### Data for analysis ###

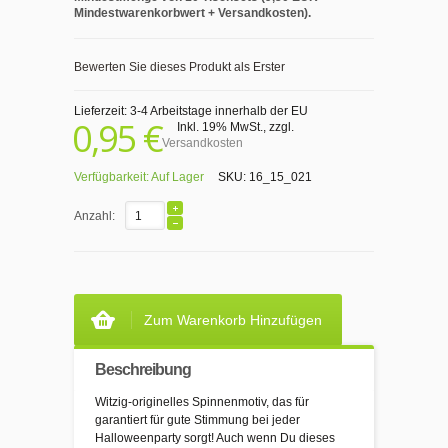
Mindestwarenkorbwert + Versandkosten).
Bewerten Sie dieses Produkt als Erster
Lieferzeit: 3-4 Arbeitstage innerhalb der EU
0,95 €
Inkl. 19% MwSt.
,
zzgl.
Versandkosten
Verfügbarkeit:
Auf Lager
SKU:
16_15_021
Anzahl:
Zum Warenkorb Hinzufügen
Beschreibung
Witzig-originelles Spinnenmotiv, das für
garantiert für gute Stimmung bei jeder
Halloweenparty sorgt! Auch wenn Du dieses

###

• **Work to complete**: Convert the text lines from all the entries above into a numbered list, skipping any blank lines. Leave the pictures out of the list.

• **Task output**:
1. Mindestwarenkorbwert + Versandkosten).
2. Bewerten Sie dieses Produkt als Erster
3. Lieferzeit: 3-4 Arbeitstage innerhalb der EU
4. 0,95 €
5. Inkl. 19% MwSt.
6. ,
7. zzgl.
8. Versandkosten
9. Verfügbarkeit:
10. Auf Lager
11. SKU:
12. 16_15_021
13. Anzahl:
14. Zum Warenkorb Hinzufügen
15. Beschreibung
16. Witzig-originelles Spinnenmotiv, das für
17. garantiert für gute Stimmung bei jeder
18. Halloweenparty sorgt! Auch wenn Du dieses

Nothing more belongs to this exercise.